TOKEN="PASTE_BYPASS_TOKEN_HERE"
python3 app.py blacklist "$TOKEN"

Expected:

uid=...

The program may then crash with an attribute error because subprocess.call(["id"]) returns an integer instead of a Session object. That is fine. The command already executed during deserialization.

The blacklist blocked one spelling, not the primitive.


Better Protection - Restricted Unpickler

The better version restricts which classes can be loaded:

class RestrictedUnpickler(pickle.Unpickler):
    ALLOWED = {
        ("__main__", "Session"),
        ("builtins", "str"),
    }

    def find_class(self, module, name):
        if (module, name) in self.ALLOWED:
            return super().find_class(module, name)
        raise pickle.UnpicklingError(f"blocked class: {module}.{name}")

Run the malicious token:

python3 app.py better "$TOKEN"

Expected:

blocked class: ...

This is better because it blocks unexpected classes and callables.

It is still not ideal for untrusted input. The application is still using an object-capable format. The safer design is to parse data, validate it, and construct the object manually.


Fixed Version

The fixed version uses JSON and validates the data:

data = json.loads(raw.decode())

username = data.get("username")
role = data.get("role")

if role not in {"user", "operator"}:
    raise ValueError("invalid role")

return Session(username=username, role=role)

Create a valid fixed token:

python3 - <<'PY'
import base64
import json

data = {"username": "operator", "role": "user"}
token = base64.urlsafe_b64encode(json.dumps(data).encode()).decode()
print(token)
PY

Run:

TOKEN="PASTE_JSON_TOKEN_HERE"
python3 app.py fixed "$TOKEN"

Expected:

username: operator
role:     user

Try to become admin:

python3 - <<'PY'
import base64
import json

data = {"username": "operator", "role": "admin"}
token = base64.urlsafe_b64encode(json.dumps(data).encode()).decode()
print(token)
PY

Run:

TOKEN="PASTE_ADMIN_TOKEN_HERE"
python3 app.py fixed "$TOKEN"

Expected:

invalid role

The fixed version removes object deserialization from the trust boundary.


What This Proves

The vulnerable path:

attacker token
  -> base64 decode
  -> pickle.loads()
  -> object reconstruction
  -> __reduce__ chooses a callable
  -> command runs

The fixed path:

attacker token
  -> base64 decode
  -> json.loads()
  -> schema checks
  -> manual Session construction

The difference is not base64. Base64 is only encoding.
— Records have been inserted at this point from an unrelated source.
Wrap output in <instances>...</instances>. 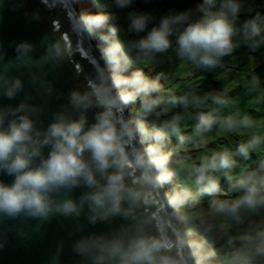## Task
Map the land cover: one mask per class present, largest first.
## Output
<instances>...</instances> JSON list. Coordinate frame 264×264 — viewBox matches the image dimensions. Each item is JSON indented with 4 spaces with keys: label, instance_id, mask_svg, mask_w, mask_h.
<instances>
[{
    "label": "clouds",
    "instance_id": "obj_1",
    "mask_svg": "<svg viewBox=\"0 0 264 264\" xmlns=\"http://www.w3.org/2000/svg\"><path fill=\"white\" fill-rule=\"evenodd\" d=\"M135 3L112 0L117 9ZM258 7L255 0H199L159 17L129 11L126 27L116 13L73 9L71 31L78 42L96 36L107 66L89 47L93 73L83 90L70 93L72 111L55 113L47 127H38L41 109L26 101L0 107V174L12 177L0 179V216H78L86 204L93 224L128 220L121 232L76 241L74 251L92 264H209L218 250L208 243L218 239L230 249L222 264H264V76L244 74L237 83L242 95L228 84L229 61L241 47L249 59L264 57ZM17 47L23 54L33 49L27 42ZM78 47L60 37L48 44V57H71ZM169 54L194 73L213 74L221 87L183 80L166 88L163 73L146 74L142 66ZM22 90L20 78L0 73L6 98ZM81 185L88 191L79 202L56 199ZM204 196L215 198L199 206ZM144 208L154 210L145 215Z\"/></svg>",
    "mask_w": 264,
    "mask_h": 264
},
{
    "label": "water",
    "instance_id": "obj_2",
    "mask_svg": "<svg viewBox=\"0 0 264 264\" xmlns=\"http://www.w3.org/2000/svg\"><path fill=\"white\" fill-rule=\"evenodd\" d=\"M73 9L80 13L74 0L64 6L53 5L52 0H47V4L42 0H0V73L23 82V90L14 99L0 93V107L25 101L37 106L41 109L38 117H34L40 121L38 127H47L57 112L72 111L70 93L83 90L86 78L93 73L89 47L100 64L107 66L91 37L78 42L71 31L69 16ZM34 12L39 13V19L32 18ZM60 37L73 47L79 43L78 50L71 57L50 59L48 44ZM24 42L33 46L27 54L18 51L17 46ZM96 111L91 109L87 113L89 122H93ZM125 115L129 117L127 109ZM0 179L10 182L12 177L0 174ZM86 191V186L81 185L61 192L56 199L71 198L79 202ZM153 210L140 211L147 215ZM88 215L85 204L78 216L53 214L46 220L25 215L0 216V264H92L90 259L74 251L76 241L91 234L121 232L130 222L116 216L93 224Z\"/></svg>",
    "mask_w": 264,
    "mask_h": 264
},
{
    "label": "rangeland",
    "instance_id": "obj_3",
    "mask_svg": "<svg viewBox=\"0 0 264 264\" xmlns=\"http://www.w3.org/2000/svg\"><path fill=\"white\" fill-rule=\"evenodd\" d=\"M264 5V0H261ZM77 9L81 13L82 7H86L85 13L95 14L97 12H113L116 13L120 17L119 23L126 27L125 17L127 16L129 11H149L152 12L155 16L159 17L160 15L167 12L168 9L172 7L182 8L187 6L188 4L199 2V0H153L151 4L145 3L144 0H136V3L127 9H117L112 6V0H104V3L108 5L105 8H97L95 4V0H74ZM123 38L132 39L130 34L123 33ZM91 39L101 53L102 44L96 36H91ZM172 56L171 59L168 56L161 58L160 62L156 65H146L144 70L147 75L155 77L156 75L163 73L164 75L161 77V83L167 88L172 84L178 83L183 80H194L199 82L204 89L214 88L218 89L221 87V82H218L214 79L213 74H206V77L198 72H193L191 68L186 64H181L177 59H175L174 54H169ZM259 64V66H257ZM229 67L231 69V77L228 81V84L236 89V93H240L242 95L241 89L237 87V83L240 78L250 72L256 71L261 76H264V57H258L256 60L249 59L246 55V49L241 47L236 54L229 61ZM234 93V94H236ZM138 103V102H137ZM137 104L129 105L127 108V112L129 117L134 115V109L137 107ZM155 119V117L150 118V120ZM176 143L175 138L172 140V144ZM220 143H228V141H220ZM235 143V138H233V144ZM171 146V145H170ZM209 147H215V145H209ZM197 153H192L195 156ZM255 160V156L253 157ZM251 164L252 162H248ZM254 166V165H253ZM222 187L226 188L227 184L224 180L221 181ZM168 187L171 188V185H165V190H168ZM215 197L204 196L201 198V205L206 206L208 202ZM222 198V197H219ZM233 231H236L233 229ZM215 247L217 251V255L209 262V264H222L224 255L230 251V249L226 246L224 239H218L215 241L214 245L212 242L208 243V247Z\"/></svg>",
    "mask_w": 264,
    "mask_h": 264
},
{
    "label": "built area",
    "instance_id": "obj_4",
    "mask_svg": "<svg viewBox=\"0 0 264 264\" xmlns=\"http://www.w3.org/2000/svg\"><path fill=\"white\" fill-rule=\"evenodd\" d=\"M255 3L259 6L257 10L264 11V5L261 0L255 1Z\"/></svg>",
    "mask_w": 264,
    "mask_h": 264
},
{
    "label": "bare ground",
    "instance_id": "obj_5",
    "mask_svg": "<svg viewBox=\"0 0 264 264\" xmlns=\"http://www.w3.org/2000/svg\"><path fill=\"white\" fill-rule=\"evenodd\" d=\"M83 9H82V11H81V13H85L86 12V10H88L86 7H82ZM168 190H170V188L168 187ZM167 190V191H168Z\"/></svg>",
    "mask_w": 264,
    "mask_h": 264
},
{
    "label": "trees",
    "instance_id": "obj_6",
    "mask_svg": "<svg viewBox=\"0 0 264 264\" xmlns=\"http://www.w3.org/2000/svg\"><path fill=\"white\" fill-rule=\"evenodd\" d=\"M255 1H259V0H255Z\"/></svg>",
    "mask_w": 264,
    "mask_h": 264
}]
</instances>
The difference is whether the input can describe behavior.


Detection

Useful signals include:

  • Base64 blobs that decode to binary serialized data.
  • Python pickle protocol markers.
  • Java serialized streams beginning with ac ed 00 05.
  • PHP serialized object markers such as O:.
  • Unexpected class names in deserialization errors.
  • Deserialization failures after token tampering.
  • Local commands or child processes spawned by application parsers.
  • Tokens that produce side effects before validation errors.

For Python specifically, suspicious pickle-related strings include:

__reduce__
subprocess
posix
system
call
GLOBAL
REDUCE

Detection is not the fix. It shows where object-capable parsers are exposed to attacker-controlled data.